** begin PASSAGE GIVEN **

# Centipede Visibility question



## CelticKitsune (Nov 26, 2011)

Hi!

When I obtain my centipede, my biggest anxiety is that it will stay hidden 98% of the time. I've hear that Sc. alternans, while better natured and calmer than most Scolopendra species, is exactly like that. How can I avoid just seeing it once when I put the thing in its terrarium, and once again when it comes to the surface to die a few years later? Which giant species are pretty, readily available and least likely to either hide all the time or have an exceptionally nasty attitude?


----------



## LV-426 (Nov 27, 2011)

CelticKitsune said:


> Hi!
> 
> When I obtain my centipede, my biggest anxiety is that it will stay hidden 98% of the time. I've hear that Sc. alternans, while better natured and calmer than most Scolopendra species, is exactly like that. How can I avoid just seeing it once when I put the thing in its terrarium, and once again when it comes to the surface to die a few years later? Which giant species are pretty, readily available and least likely to either hide all the time or have an exceptionally nasty attitude?


I have a S. alternans and I haven't seen it above ground in a month, and it hasn't eaten in about a month also. This is my only pede so I really can't give advice on other species


----------



## Gnat (Nov 27, 2011)

I have a S. polymorpha that i only see when i look for it. I previously had an adult S. subspinipes that liked to burrow a bit but was often visible. If you are in to small centipedes i would recommend Scolopocryptops spinicaudus, the 2 I had were visible quite often, they are small and hard to get but are out often


----------



## satchellwk (Nov 27, 2011)

My subspinipes Vietnamese likes to chill out on the surface a lot, as long as the ambient light isn't too bright and no one is messing with the terrarium. Mine is also pretty calm, however, I hear that this is not the case with many  others, and that, for the most part, they can be pretty ornery.


----------



## xhexdx (Nov 27, 2011)

If your main concern is that you will not see it because it's doing what it's _supposed_ to be doing, I would suggest getting something like a dog, cat, bird, or rat.


----------



## alexi (Nov 27, 2011)

xhexdx said:


> If your main concern is that you will not see it because it's doing what it's _supposed_ to be doing, I would suggest getting something like a dog, cat, bird, or rat.


I think the question is are all pedes supposed to be hidden 98% of the time


----------



## xhexdx (Nov 27, 2011)

alexi said:


> I think the question is are all pedes supposed to be hidden 98% of the time


Hmm...I thought these were the questions:



CelticKitsune said:


> How can I avoid just seeing it once when I put the thing in its terrarium, and once again when it comes to the surface to die a few years later? Which giant species are pretty, readily available and least likely to either hide all the time or have an exceptionally nasty attitude?

** end PASSAGE GIVEN **

→ **EXERCISE TASKS**:
A. Duplicate word for word the part of the centipede thread starting at "## Gnat (Nov" and ending at "satchellwk (Nov 27, 2011)".
B. Summarize the centipede thread in three sentences.
Rely on the centipede forum thread alone for what comes next.

** begin RAW DATA **

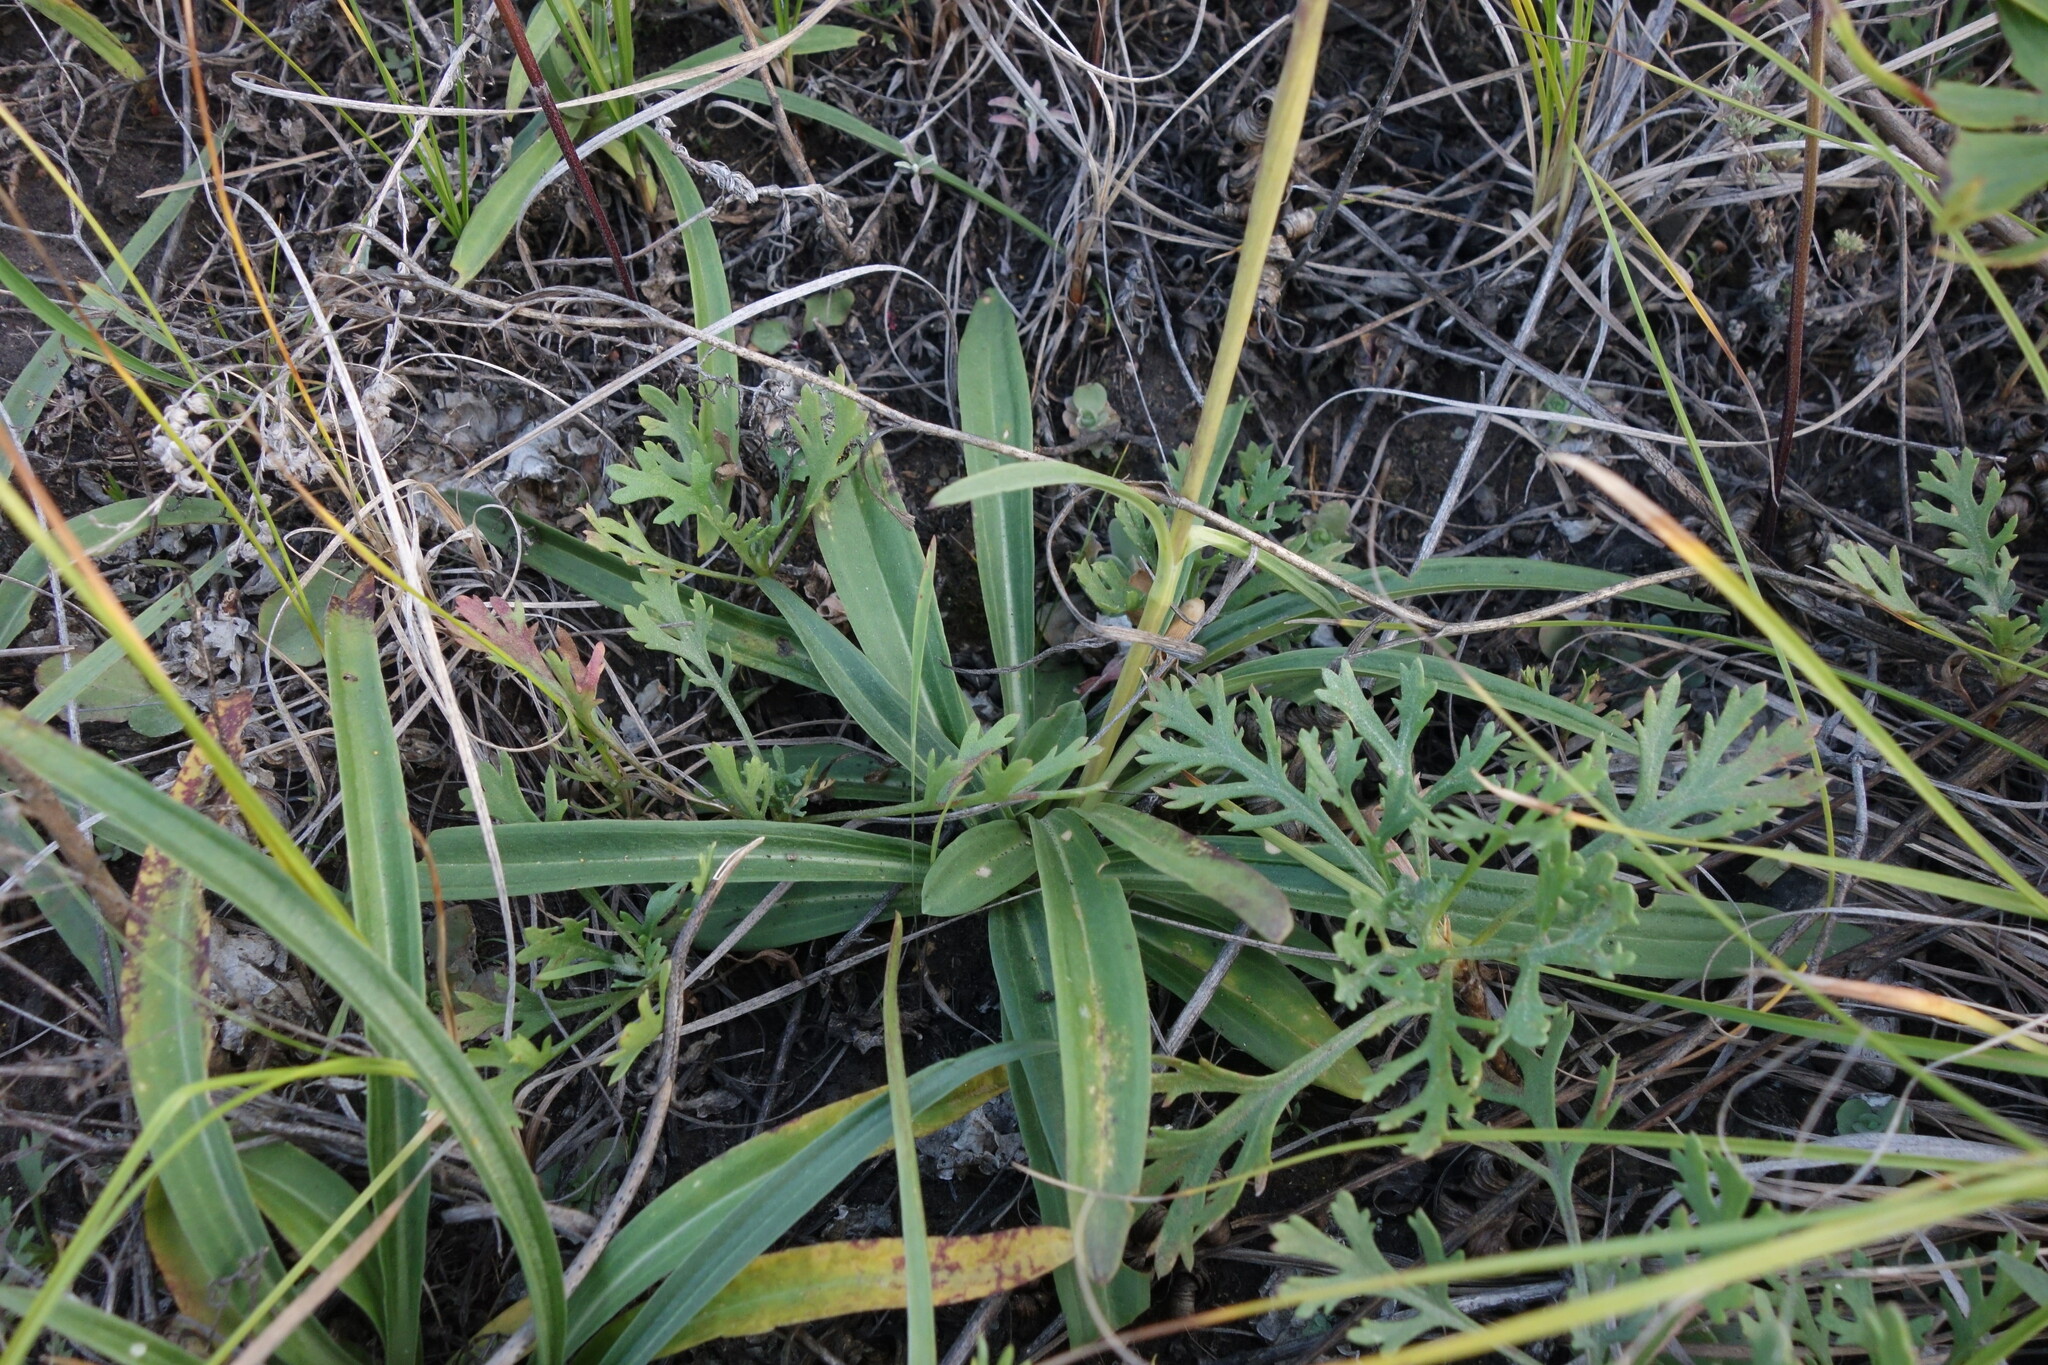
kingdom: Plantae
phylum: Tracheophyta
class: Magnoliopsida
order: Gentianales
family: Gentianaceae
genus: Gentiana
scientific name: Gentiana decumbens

** end RAW DATA **
** begin RAW DATA **

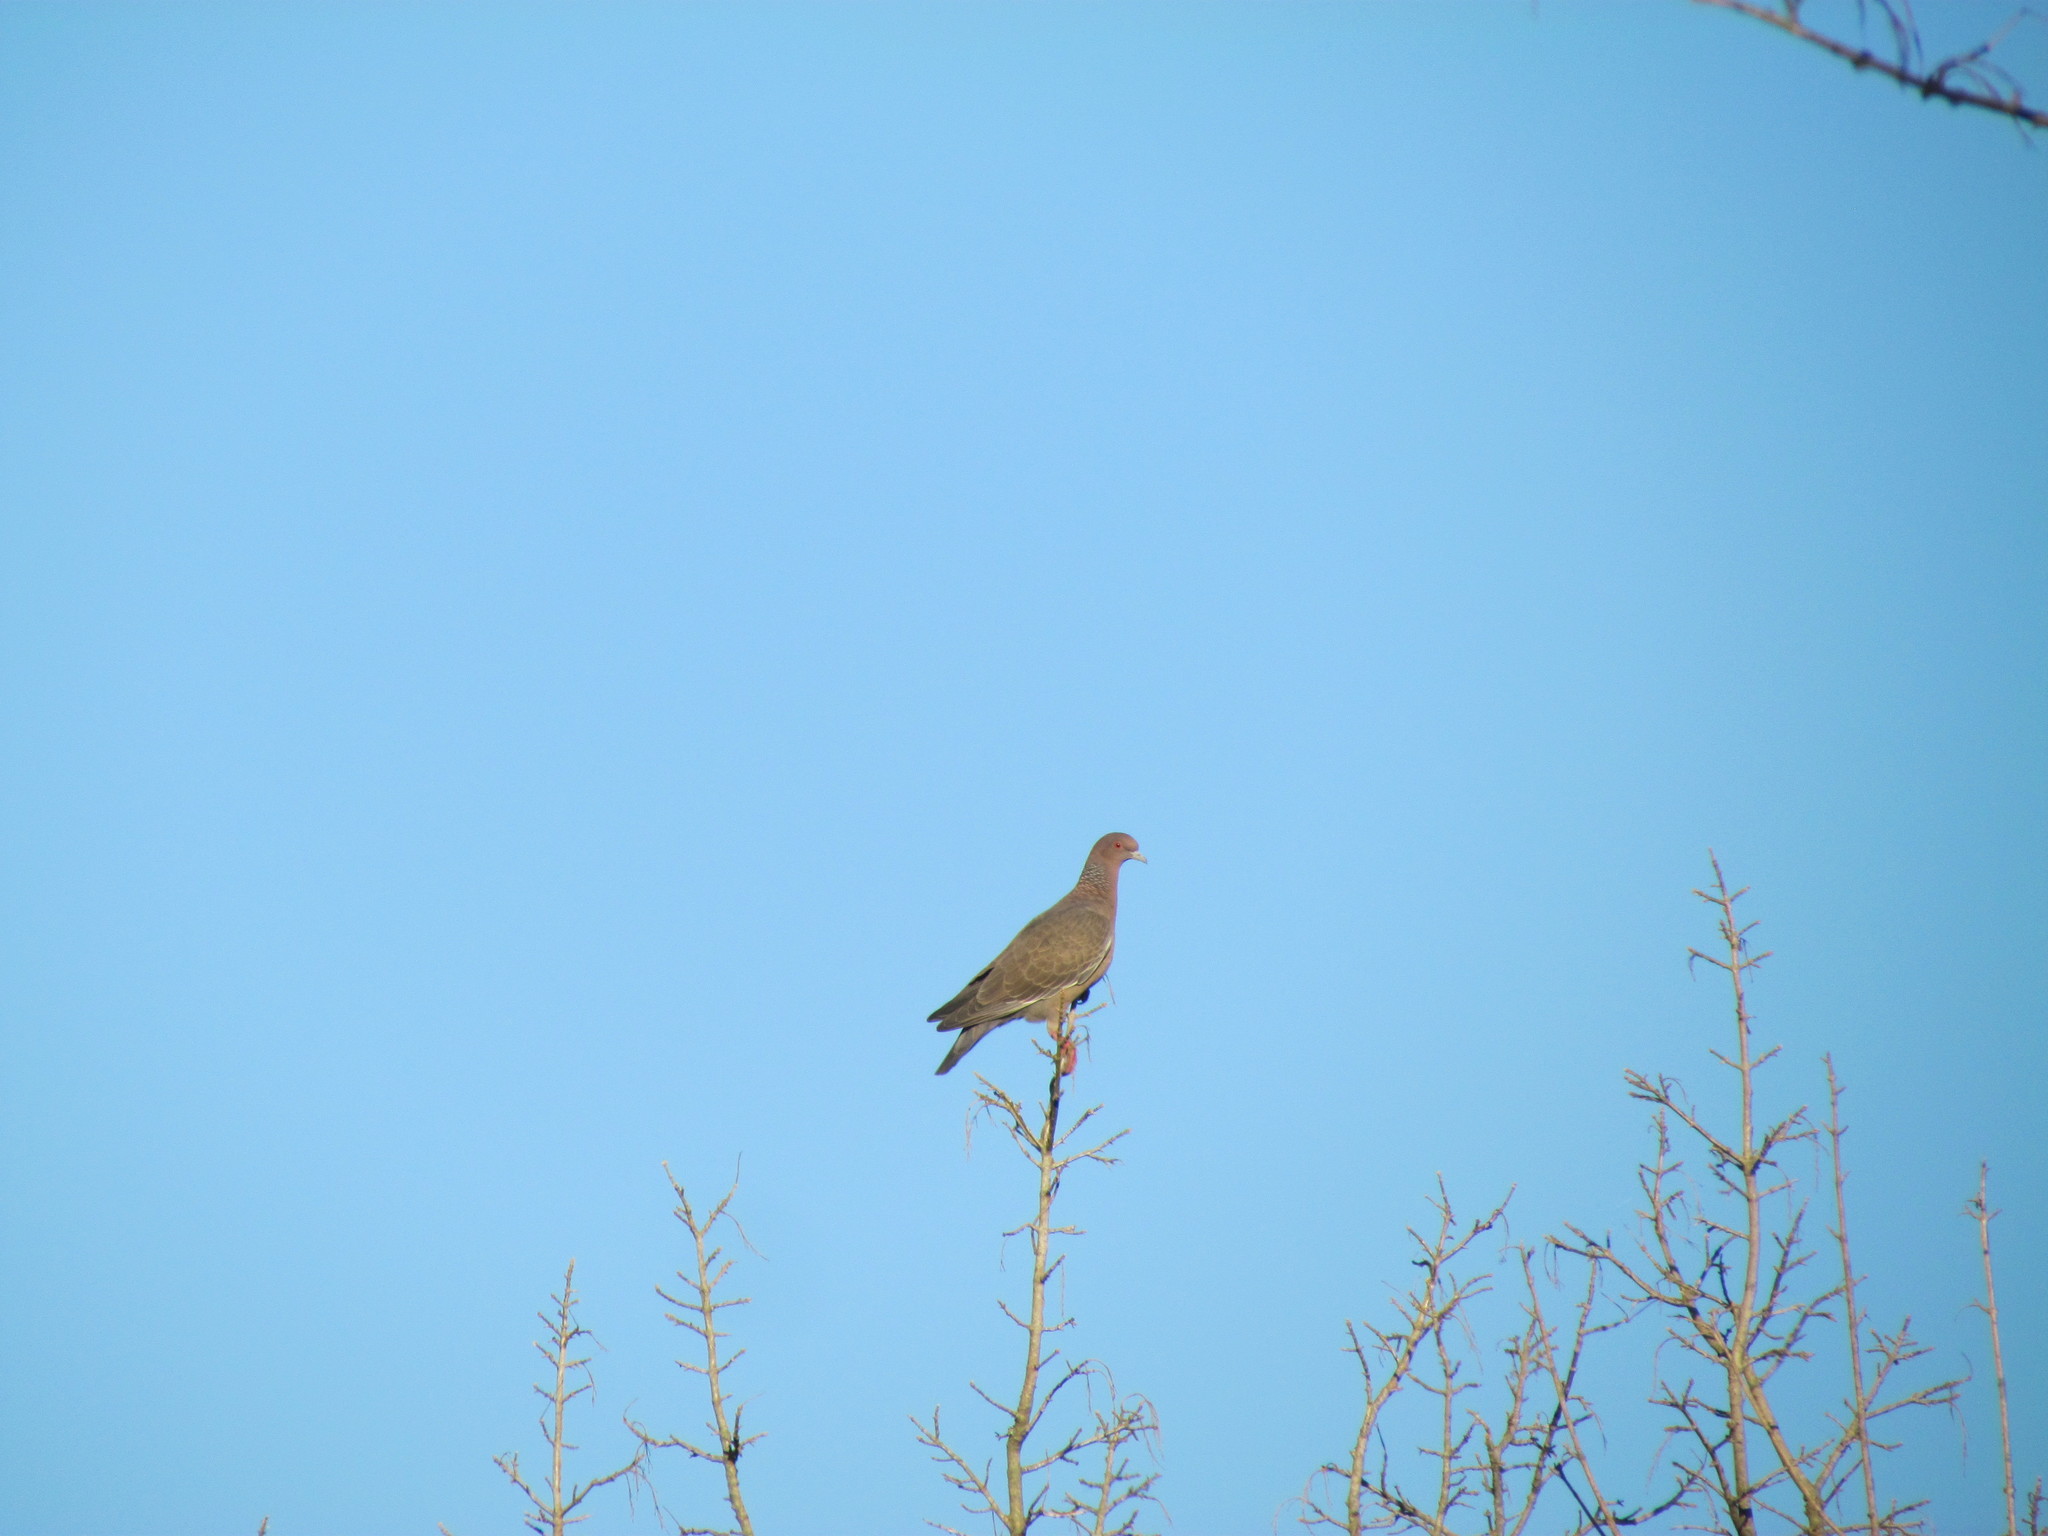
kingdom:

** end RAW DATA **

→ **EXPECTED RESPONSES**:
A.
## Gnat (Nov 27, 2011)

I have a S. polymorpha that i only see when i look for it. I previously had an adult S. subspinipes that liked to burrow a bit but was often visible. If you are in to small centipedes i would recommend Scolopocryptops spinicaudus, the 2 I had were visible quite often, they are small and hard to get but are out often


----------



## satchellwk (Nov 27, 2011)

B. A forum member worried that a new centipede would stay hidden most of the time asked how to avoid that and which pretty, readily available giant species are least likely to hide constantly or have an especially nasty attitude. Replies reported that an S. alternans had not been seen above ground in a month, that an S. polymorpha is seen only when looked for while an adult S. subspinipes and two Scolopocryptops spinicaudus were often visible, and that a subspinipes Vietnamese often rests on the surface when the light is not too bright and no one disturbs the terrarium. Another member suggested getting a dog, cat, bird, or rat if the main concern is not seeing the animal while it behaves as it is supposed to.